New York City 1960s overview
At the start of the decade, Paul Simon, Neil Diamond, and Lou Reed were among the hopeful young songwriters walking the warrenlike corridors and knocking on the glass-paneled doors of publishers in the Brill Building and its neighbours along Broadway. Only Diamond achieved significant success in the traditional manner. A craftsman who took his place on the assembly line, he wrote songs for Don Kirshner that were recorded by the Monkees, Lulu, and others before he launched his own successful career as a performer.
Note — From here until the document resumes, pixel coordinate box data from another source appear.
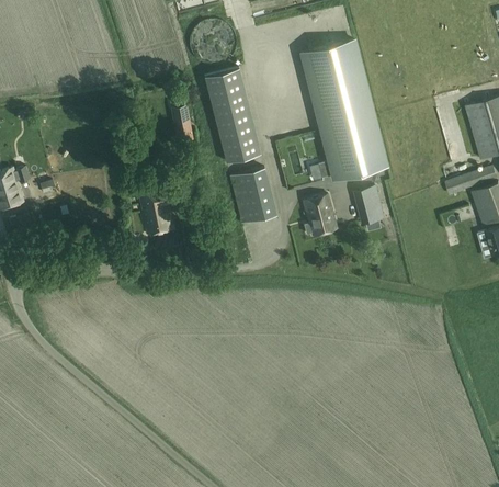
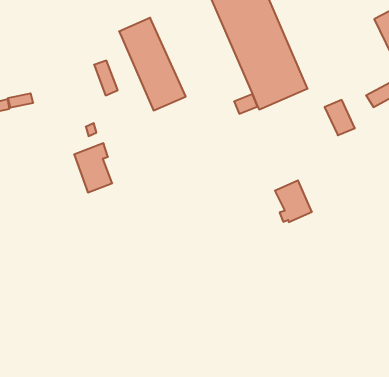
building: [230,169,277,225] -> none
building: [358,189,385,224] -> [325,100,355,135]
building: [304,196,338,237] -> [275,180,312,222]

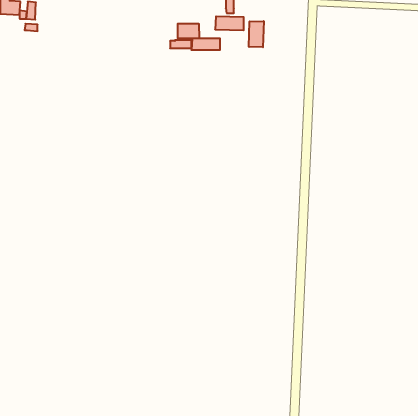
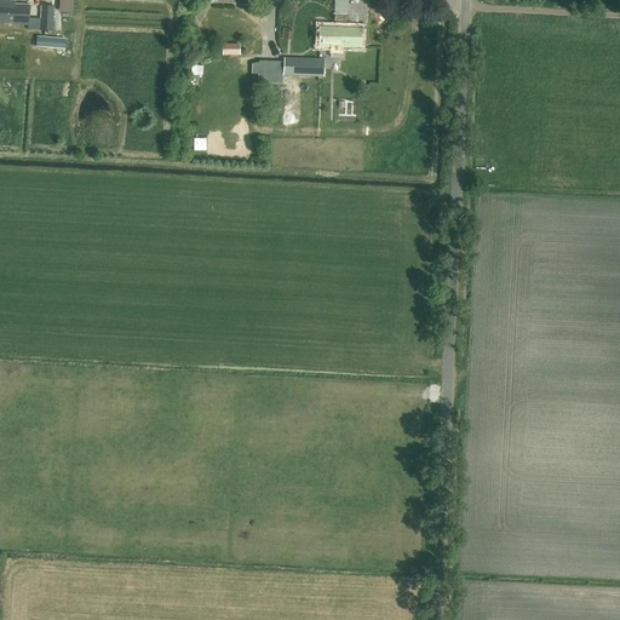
building: [249,21,264,47] -> none
building: [178,24,199,38] -> none

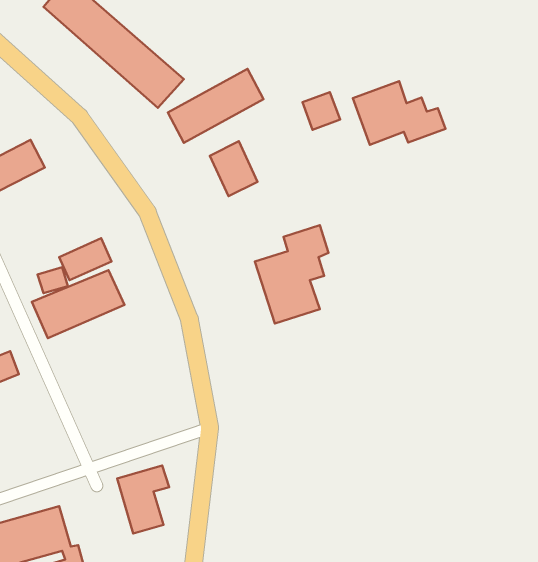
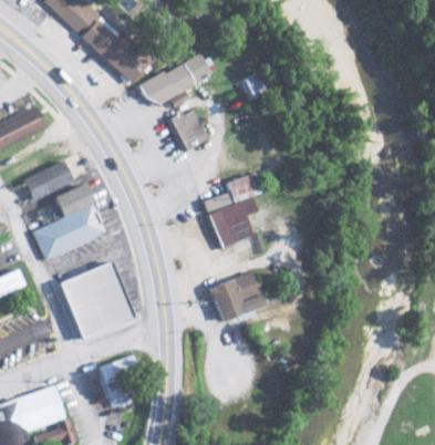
building: [353,81,446,145] -> none
building: none -> [23,162,74,203]
building: none -> [60,262,135,340]
building: none -> [210,271,267,320]

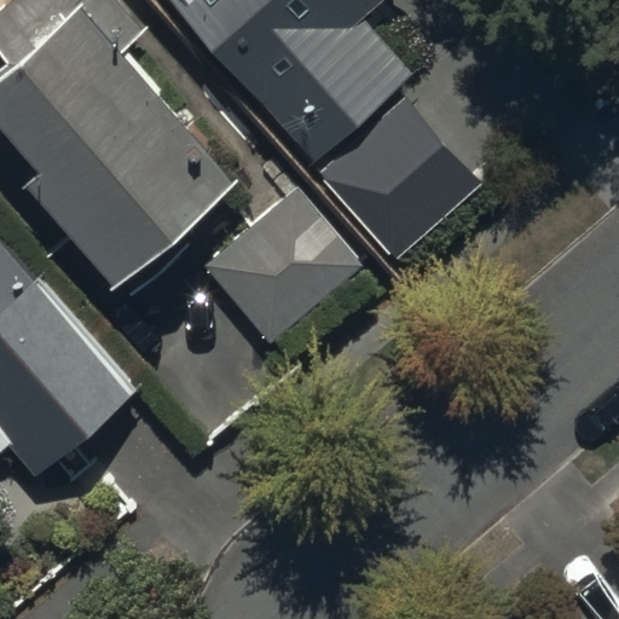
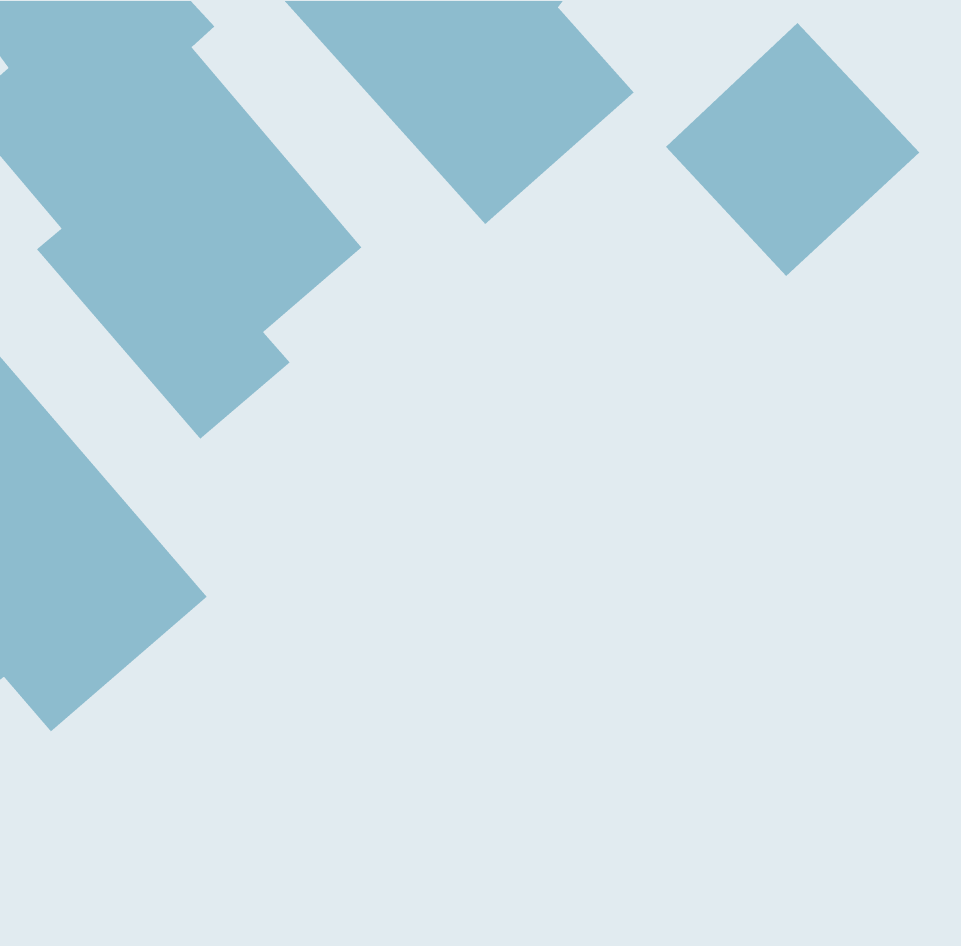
building: [317,94,480,258] -> [665,22,920,277]
building: [204,193,355,342] -> none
Diamond’s New York City contemporaries found a different route, developing a repertoire and reputation through live performances in the coffeehouses and clubs of Greenwich Village and the East Village, where they hoped to attract the attention of people who mattered. Among the tastemakers were Robert Shelton, who wrote about folk and country music for The New York Times; Paul Rothchild, artists-and-repertoire (A&R) man at Elektra Records, the leading folk music label; and Albert Grossman, manager of the folk trio Peter, Paul and Mary and of the singer and songwriter Bob Dylan.
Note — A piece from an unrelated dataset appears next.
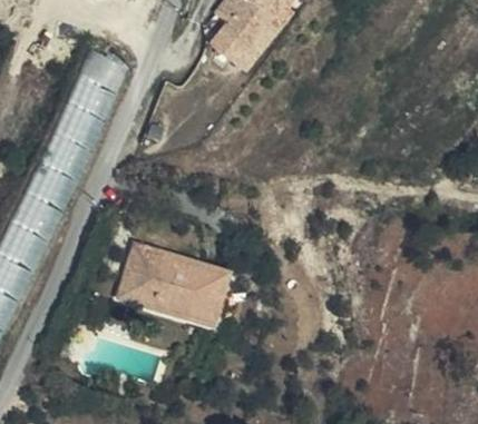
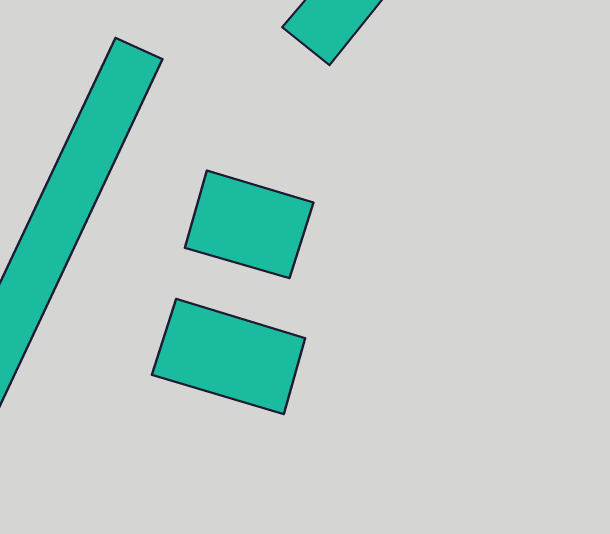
building: none -> [185,171,313,278]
When Dylan’s series of albums for Columbia became the soundtrack for the college-educated generation, Grossman left New York City and began operating out of his lair at Woodstock in upstate New York, redefining the structure of the music industry on behalf of his clients. According to his rules, advances could be hiked up in anticipation of substantial album sales, recording artists could control the packaging and marketing strategies of their albums, and live performers were due larger shares of gate receipts. Music industry executives, accustomed to pulling the strings from their seats in air-conditioned skyscraper offices, were obliged to meet Grossman’s terms, and thus the industry was changed forever.